Police in Colorado, Texas, Michigan and Georgia have linked the product with domestic stalking and car theft crimes on multiple occasions. According to the Twin Fall’s Sheriff’s Office in Idaho, the AirTags have been used by criminals to track people or their cars against their will.
In one case, a woman said she was notified by her phone that an AirTag was “moving with her” and that the owner of the tag could locate her.
The next day, she found the AirTag attached inside the wheel well of her car.
“It bothers me cause no matter how *safe* women try to be (I was NEVER alone, parked somewhere well lit, etc…) it doesn’t matter if someone truly wishes to harm you,” the woman wrote.
According to NBC News, evidence is mounting from law enforcement officials, local news reports, and personal anecdotes that the Apple product is being used for criminal activity.
Eva Galperin, director of cybersecurity for the Electronic Frontier Foundation, said she anticipated the product could be used for invasive and criminal actions.
“I don’t think there’s any question that Apple’s AirTags are being used for stalking,” she said.
The AirTags also have legitimate use to deter crime or find stolen property. A Connecticut Police Department even suggested placing the product in backpacks or their car or bike to be able to track it in case of theft.
Despite their valid use case, California online abuse lawyer Adam Dodge told NBC News said the product adds further surveillance capabilities for criminals.
“People who are engaging in unhealthy or abusive behavior suddenly became aware of a sophisticated, inexpensive and enormously effective tool.”
AirTags are relatively inexpensive, costing about $29 per tag.
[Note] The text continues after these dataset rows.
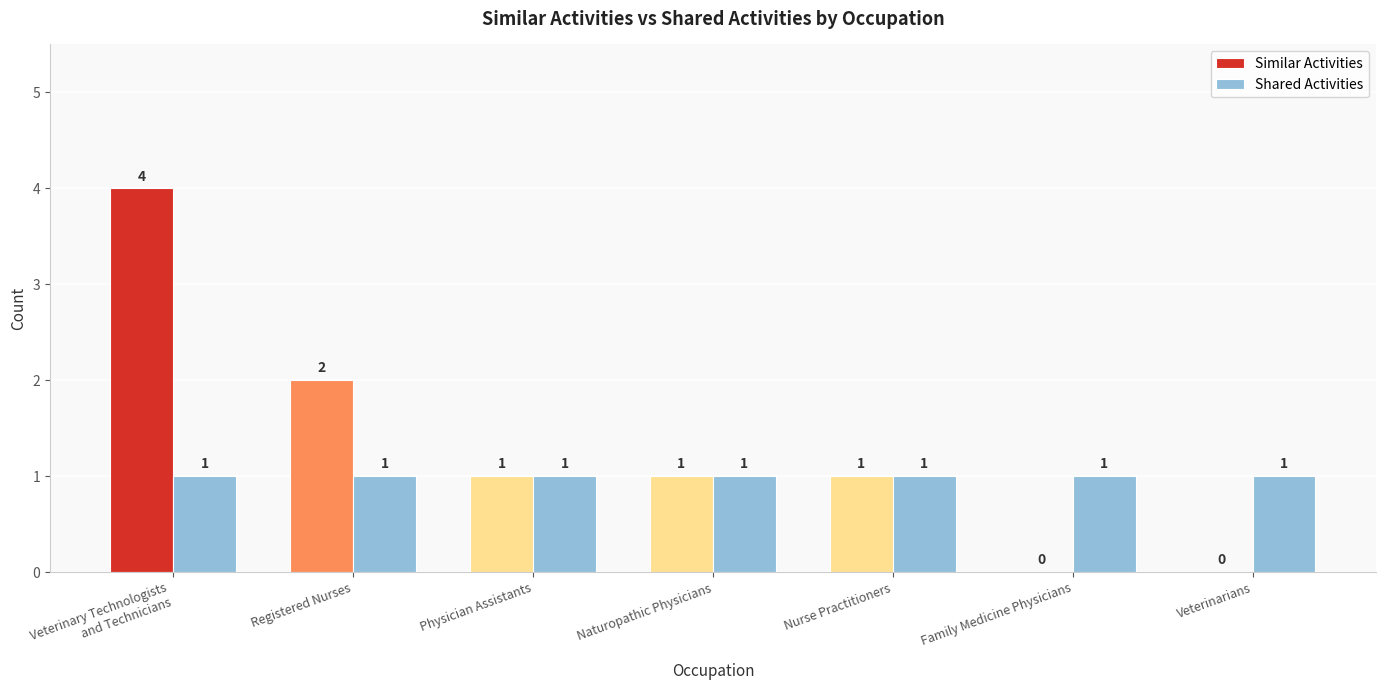

Reading left to right, list all the values displayed in this chart.

Similar Activities: Veterinary Technologists
and Technicians=4	Registered Nurses=2	Physician Assistants=1	Naturopathic Physicians=1	Nurse Practitioners=1	Family Medicine Physicians=0	Veterinarians=0
Shared Activities: Veterinary Technologists
and Technicians=1	Registered Nurses=1	Physician Assistants=1	Naturopathic Physicians=1	Nurse Practitioners=1	Family Medicine Physicians=1	Veterinarians=1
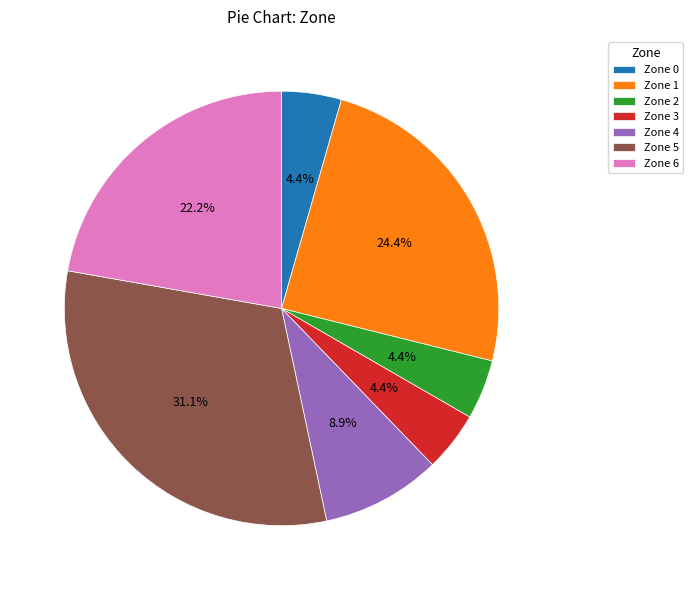

Which category has the biggest portion of the pie?

Zone 5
It is estimated that over 25 million tags have been sold, according to experts like Gene Munster, a managing partner at investment firm Loup.
To address the unwanted tracking issues, Apple recently added a device update to make the AirTag play a sound if it’s away from its owner for too long, thereby notifying someone if they are being tracked. Apple shortened the time for the alarm sound from three days to anywhere from 8 to 24 hours.
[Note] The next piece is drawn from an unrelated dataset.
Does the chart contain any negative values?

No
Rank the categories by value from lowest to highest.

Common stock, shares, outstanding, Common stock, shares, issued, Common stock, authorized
Apple also released an app called Tracker Detect for android users that can detect the presence of an unwanted tracker. Previously, only iPhone users had this detection ability.
Erica Olsen, safety net project director at the National Network to End Domestic Violence, credited Apple with adding these safeguards to their device, something other manufacturers of homing beacons have neglected.
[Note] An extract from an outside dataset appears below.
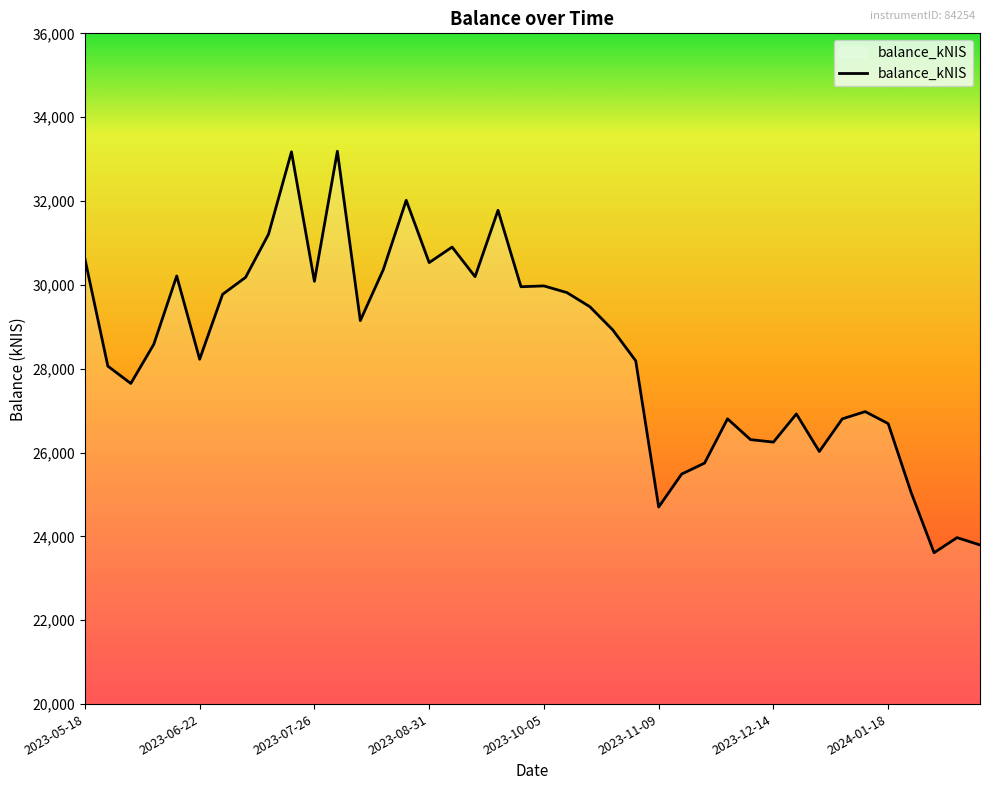

What is the maximum value shown in the chart?

33187.7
“We’re happy to see some steps toward putting safeguards in place, and we’re really hoping it becomes an industry-wide standard,” Olsen said.
Longmont Police Department Detective Bryan Franke told NBC that his department is investigating two recent cases of domestic stalking in which AirTags were used. Franke said that while the device has some advantages over GPS trackers, there are also disadvantages like the phone notifications and sound deterrents. As such, he thinks criminals will eventually stop using them and find something that is more efficient.
“They’re going to be popular for now, but I think they’ll start to fade out. They won’t go away, obviously,” Franke said.
There have also been several documented reports in Detroit, Austin, and Toronto of the devices being used to track high-end vehicles, allowing thieves to pick the right time to make the theft.
Apple said they will make the Apple ID and its associated personal information connected with the device linked to a crime available to law enforcement upon a valid subpoena to identify criminals.